The active and keen kiteboarder nearly died when she hit a sandbar and broke her neck. Ms Lowry has been adjusting to life as a tetraplegic since recovering at Auckland Spinal Rehabilitation Unit. Last week, she and her young family returned home.
Sitting at her dining table, Ms Lowry takes a sip of coffee from a takeaway-style cup. She uses the base of her palms and wrist movements to do so. The cup is important because she has no sensation in her palm to know if she is burning herself when using regular tea cups.
"The thing with this kind of injury is my temperature system is all messed up," she says.
Ms Lowry has no movement from the chest down, and limited use of her hands. Without stomach or core muscles she is often strapped to her wheelchair to prevent her from falling forward. But there are glimmers of hope. She can feel muted touches on her torso, where she could not before. She is also gaining more movement in her arms and hands when doctors initially said it was unlikely she would be able to. She has become an expert at manoeuvring her wheelchair with the base of her palms "because my fingers are too floppy".
But she knows, and is grateful for, how miraculous her recovery is. "Tetras" like her usually stay in spinal units for at least six months before they go home, she says.
The fact she and her family have been able to return to Tauranga is a milestone filled with mixed emotion.
She confesses she "bawled" at the couple's first visit back to their Brookfield home.
"This Tauranga reminds me of everything I was. We drive along the road, I'm like 'Lola and I used to bike along there, laughing and happy and engaged with this beautiful place, and now I'm trapped in my body, trapped in this chair," she says.
"There's some grief attached to that.
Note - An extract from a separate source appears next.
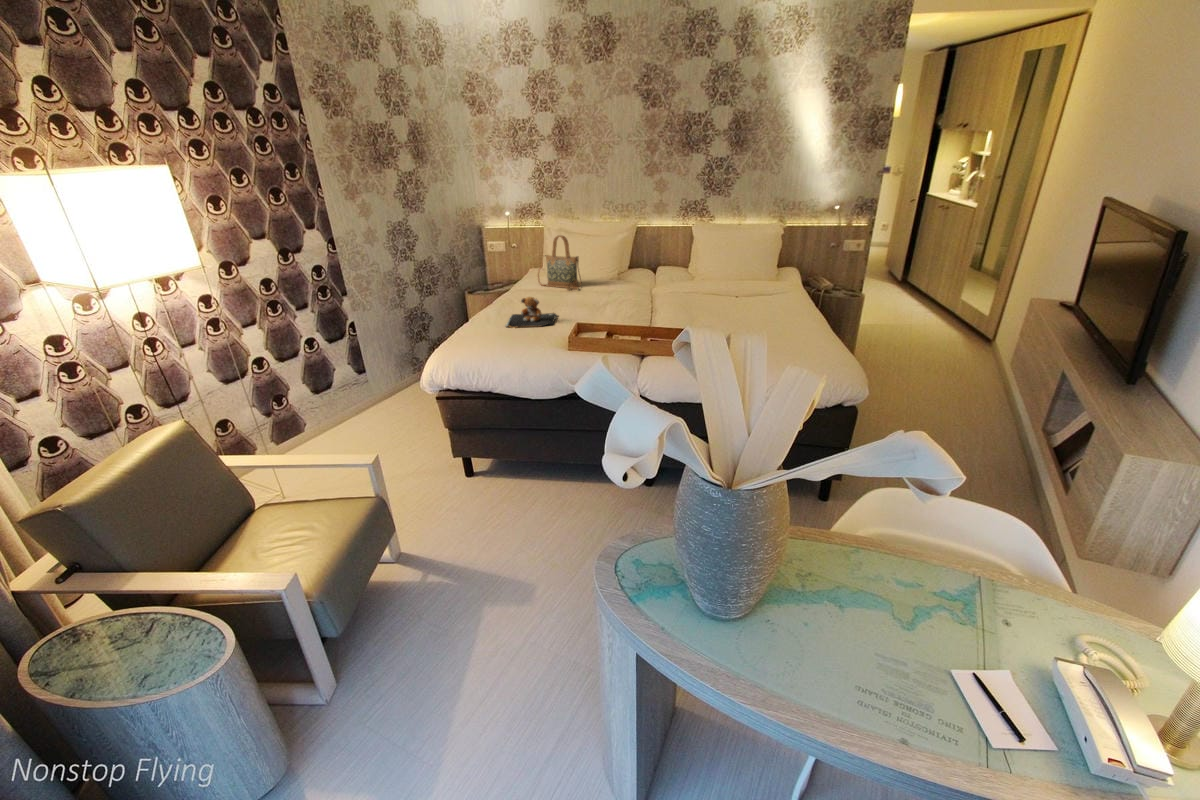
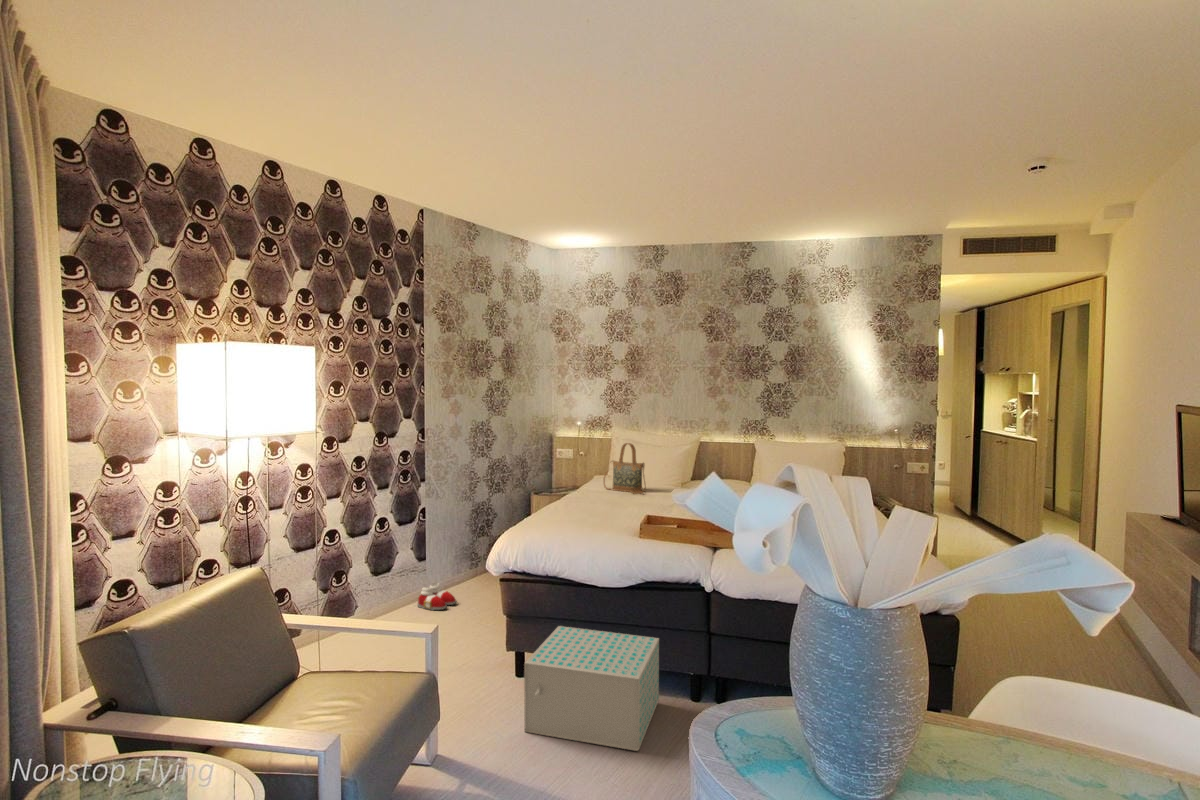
teddy bear: present [505,297,556,328] -> none [574,489,623,518]
slippers: none [363,393,403,420] -> present [418,583,457,610]
storage box: none [464,442,597,553] -> present [524,626,659,751]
That's the tricky part."
One of the hardest things is the knowledge that despite the wheelchair-friendly unit they have moved into, the family can no longer live in their home.
"This place is great but our house, it's our love, it's our passion. Gemma and I, we spent seven years creating this beautiful little place, making it all about hospitality because I'm a chef, everybody's welcome, it's all about the food.
"So now I come into this kitchen with extra high benches and all this stuff that was about the past."
Tears begin to well again as she stares from the table to her new, accessible kitchen, and shares dreams of teaching polytechnic students chef skills from her new home.
"The best way to put it is in order to move on you have to let go of what you were in order to become what you might be," she says.
Sounds of a pre-schooler laughing with her mother and baby sister bubble out from the room next door.
"I do it for them, for my babies," Ms Lowry says.
"I need to be present and the best I can be to fully engage in their lives."
It was April 7 when Ms Lowry was surfing with a friend Miguel, wasting time before his paraglide later that afternoon, when everything changed.
"I remember absolutely clear, no pain. I heard my neck snap, absolutely clear, like done and dusted. From that moment, the only thing that held my neck together was my spinal cord."
Ms Lowry was catching the last wave before they would head in and dived off her board.
"It should have been deep and it wasn't, I hit a sand bar.
"I tried to push myself out of the water and I couldn't. Then I could see my hands floating in front of my face because it was real clear . Then I realised I'm going to have to choose between taking a breath of water or holding my breath. I was thinking I'd choose breathe in water, because I heard that's a nice way to go, but all the time I'm going 'look up Miguel, look up Miguel, look up Miguel' because he's on the beach with Lola. 'Look up, look up, look up' and then he did look up and turned me over before I needed to breathe in, so there was none of this drowning
business.
"He had his hands under my armpits and had my head cradled in his elbows, and yeah, he got me up the beach on the surfboard ... dragged me up the beach then the ambulance came."
X-rays of Ms Lowry's spine revealed an S-bend-like break. The vertebra was severed to such an extent the doctors called it a 110 per cent dislocation - either end had come away so far they were no longer touching.
On the black and white copies of the X-rays, Ms Lowry's vertebrae resembled lego pieces with her spinal cord running through the centre.
Ms Lowry confesses she struggles with being so dependent on caregivers and her partner, who balances running her business Movement Unlimited, while looking after baby Ziggy, Lola and Ms Lowry.
"I just want for her to have some joy without having to look after me all the time."
A major part in Ms Lowry's recovery, and the family's ability to live again in Tauranga, has come from the efforts of the community, she says.
More than $46,000 has been raised. Ms Lowry says the support and love shown has been overwhelming.
The couple attended a fundraising event in their honour on Thursday night. ACC helps pay for 80 hours of care a week.
It's still too early to say if Ms Lowry will walk again but she is determined to do everything in her power to make it so, including booking in for a possible hand operation to allow her better dexterity and grip.
"I have absolute faith I will not stay like this, nah. I have time, we have time."